Housing and Community Development Act of 1974, Pub.L. No. 93-383, § 110, 88 Stat. 633, 649 (1974) (emphasis added). In 1988, Congress amended section 110, replacing "is designed for residential use for eight or more families" with "contains not less than 8 units.” Pub.L. No. 100-242, § 523 (1988); see 42 U.S.C. § 5310.
.In the DOL administrative proceedings, JA 551, HUD argued that DOL’s interpretation of the statute was wrong. Nevertheless, HUD took the position that it must enforce the DOL decision, apparently relying on section 110's reference to Reorganization Plan Number 14 of 1950. To that end, HUD directed the City to "cause the withholding of $700,000 from Vulcan’s 3.5 million dollar UDAG for possible back wages.” JA 643. As the Supreme Court has noted, however, the "binding effect of the [Labor] Department's coverage determination on the contracting agency is disputed.” Universities Research Ass'n, v. Coutu, 450 U.S. 754, 760 n. 9, 101 S.Ct. 1451, 1456 n. 9, 67 L.Ed.2d 662 (1981).

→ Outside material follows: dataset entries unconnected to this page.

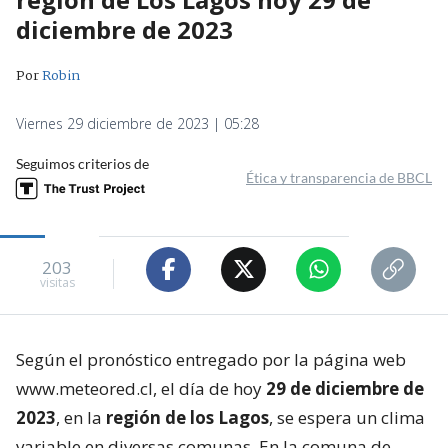
diciembre de 2023
Por
Robin
Viernes 29 diciembre de 2023 | 05:28
Seguimos criterios de
Ética y transparencia de BBCL
203
visitas
Según el pronóstico entregado por la página web
www.meteored.cl, el día de hoy
29 de diciembre de
2023
, en la
región de los Lagos
, se espera un clima
variable en diversas comunas. En la comuna de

. The. district court, also without explanation, found ambiguity “apparent from the fact that a central issue in this case concerns the reasonableness of the Board’s interpretation of the term.” JA 972.

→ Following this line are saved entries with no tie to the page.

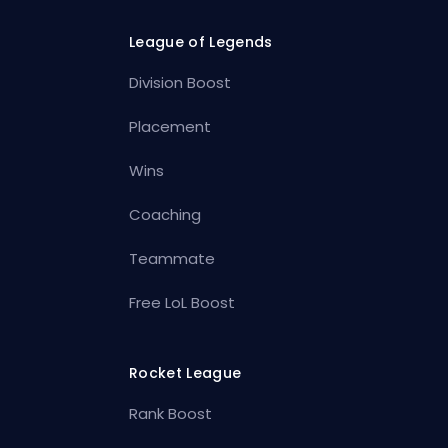
League of Legends
Division Boost
Placement
Wins
Coaching
Teammate
Free LoL Boost
Rocket League
Rank Boost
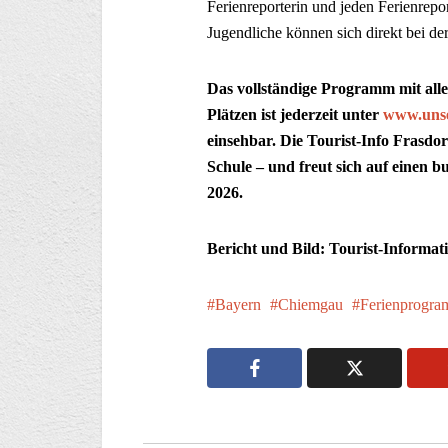
Ferienreporterin und jeden Ferienrepo
Jugendliche können sich direkt bei de
Das vollständige Programm mit all
Plätzen ist jederzeit unter
www.unse
einsehbar. Die Tourist-Info Frasdor
Schule – und freut sich auf einen
2026.
Bericht und Bild: Tourist-Informat
Bayern
Chiemgau
Ferienprogr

. “Accordingly, the Board concludes that the eight unit threshold in Sec. 110 for application of Davis Bacon prevailing wage requirements to the rehabilitation of residential property refers to the aggregate number of units in all the buildings being rehabilitated whenever they are commonly owned, will be operated as a single project, and are situated either side-by-side or on contiguous lots.” JA 653.
. An agency assertion of ambiguity does nothing to establish that the statute is in fact ambiguous; we "must reject administrative constructions which are contrary to clear congressional intent.” Chevron, 467 U.S. at 843 n. 9, 104 S.Ct. at 2781 n. 9.
. That the eighty-two individual properties were concurrently rehabilitated, were in the same neighborhood and, to secure financing, were owned after renovation for a limited period by the developer does not alter the fact that each property remained, and presumably remains to this day, a separate "property.”